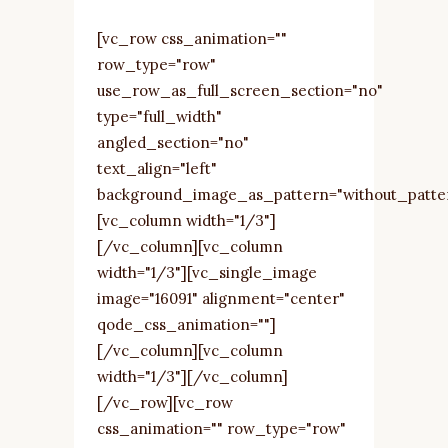
[vc_row css_animation=""
row_type="row"
use_row_as_full_screen_section="no"
type="full_width"
angled_section="no"
text_align="left"
background_image_as_pattern="without_patte
[vc_column width="1/3"]
[/vc_column][vc_column
width="1/3"][vc_single_image
image="16091" alignment="center"
qode_css_animation=""]
[/vc_column][vc_column
width="1/3"][/vc_column]
[/vc_row][vc_row
css_animation="" row_type="row"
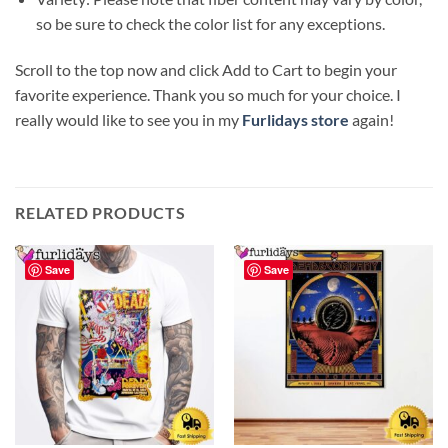
so be sure to check the color list for any exceptions.
Scroll to the top now and click Add to Cart to begin your
favorite experience. Thank you so much for your choice. I
really would like to see you in my
Furlidays store
again!
RELATED PRODUCTS
Save
Save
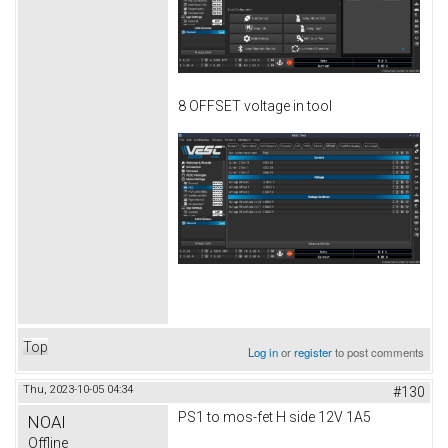
8 OFFSET voltage in tool
Top
Log in
or
register
to post comments
Thu, 2023-10-05 04:34
#130
PS1 to mos-fet H side 12V 1A5
NOAI
Offline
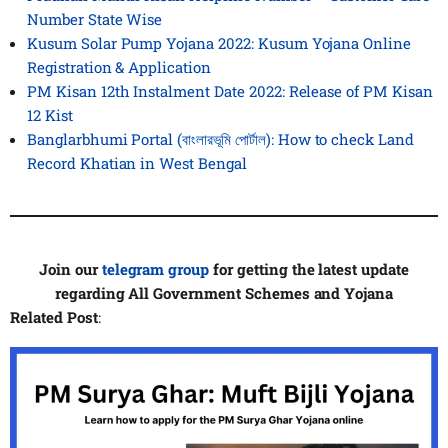
Number State Wise
Kusum Solar Pump Yojana 2022: Kusum Yojana Online
Registration & Application
PM Kisan 12th Instalment Date 2022: Release of PM Kisan
12 Kist
Banglarbhumi Portal (বাংলারভূমি পোর্টাল): How to check Land
Record Khatian in West Bengal
Join our
telegram group
for getting the latest update
regarding All Government Schemes and Yojana
Related Post
:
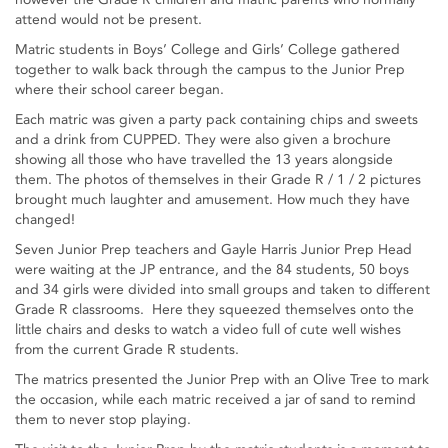
attend would not be present.
Matric students in Boys’ College and Girls’ College gathered
together to walk back through the campus to the Junior Prep
where their school career began.
Each matric was given a party pack containing chips and sweets
and a drink from CUPPED. They were also given a brochure
showing all those who have travelled the 13 years alongside
them. The photos of themselves in their Grade R / 1 / 2 pictures
brought much laughter and amusement. How much they have
changed!
Seven Junior Prep teachers and Gayle Harris Junior Prep Head
were waiting at the JP entrance, and the 84 students, 50 boys
and 34 girls were divided into small groups and taken to different
Grade R classrooms. Here they squeezed themselves onto the
little chairs and desks to watch a video full of cute well wishes
from the current Grade R students.
The matrics presented the Junior Prep with an Olive Tree to mark
the occasion, while each matric received a jar of sand to remind
them to never stop playing.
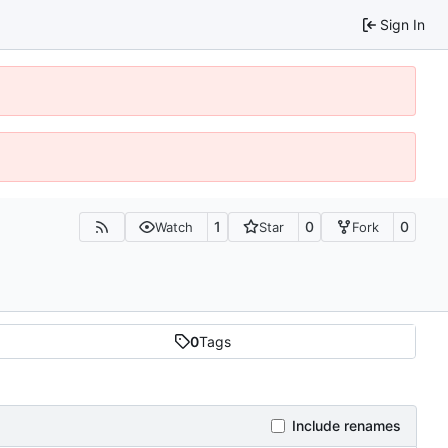
Sign In
1
0
0
Watch
Star
Fork
0
Tags
Include renames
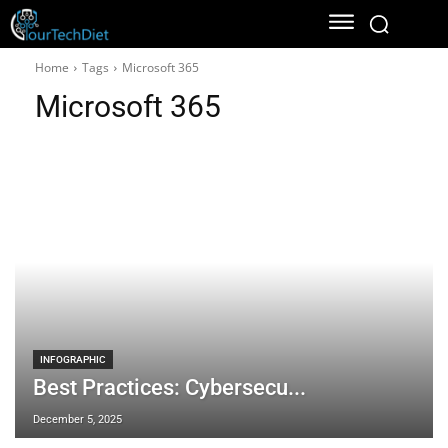
Home
Tags
Microsoft 365
Microsoft 365
INFOGRAPHIC
Best Practices: Cybersecu...
December 5, 2025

Written task
When repeating the material above, keep every line exact and drop all pictures.

Task response
[vc_row css_animation=""
row_type="row"
use_row_as_full_screen_section="no"
type="full_width"
angled_section="no"
text_align="left"
background_image_as_pattern="without_patte
[vc_column width="1/3"]
[/vc_column][vc_column
width="1/3"][vc_single_image
image="16091" alignment="center"
qode_css_animation=""]
[/vc_column][vc_column
width="1/3"][/vc_column]
[/vc_row][vc_row
css_animation="" row_type="row"
so be sure to check the color list for any exceptions.
Scroll to the top now and click Add to Cart to begin your
favorite experience. Thank you so much for your choice. I
really would like to see you in my
Furlidays store
again!
RELATED PRODUCTS
Save
Save
8 OFFSET voltage in tool
Top
Log in
or
register
to post comments
Thu, 2023-10-05 04:34
#130
PS1 to mos-fet H side 12V 1A5
NOAI
Offline
Number State Wise
Kusum Solar Pump Yojana 2022: Kusum Yojana Online
Registration & Application
PM Kisan 12th Instalment Date 2022: Release of PM Kisan
12 Kist
Banglarbhumi Portal (বাংলারভূমি পোর্টাল): How to check Land
Record Khatian in West Bengal
Join our
telegram group
for getting the latest update
regarding All Government Schemes and Yojana
Related Post
:
attend would not be present.
Matric students in Boys’ College and Girls’ College gathered
together to walk back through the campus to the Junior Prep
where their school career began.
Each matric was given a party pack containing chips and sweets
and a drink from CUPPED. They were also given a brochure
showing all those who have travelled the 13 years alongside
them. The photos of themselves in their Grade R / 1 / 2 pictures
brought much laughter and amusement. How much they have
changed!
Seven Junior Prep teachers and Gayle Harris Junior Prep Head
were waiting at the JP entrance, and the 84 students, 50 boys
and 34 girls were divided into small groups and taken to different
Grade R classrooms. Here they squeezed themselves onto the
little chairs and desks to watch a video full of cute well wishes
from the current Grade R students.
The matrics presented the Junior Prep with an Olive Tree to mark
the occasion, while each matric received a jar of sand to remind
them to never stop playing.
Sign In
1
0
0
Watch
Star
Fork
0
Tags
Include renames
Home
Tags
Microsoft 365
Microsoft 365
INFOGRAPHIC
Best Practices: Cybersecu...
December 5, 2025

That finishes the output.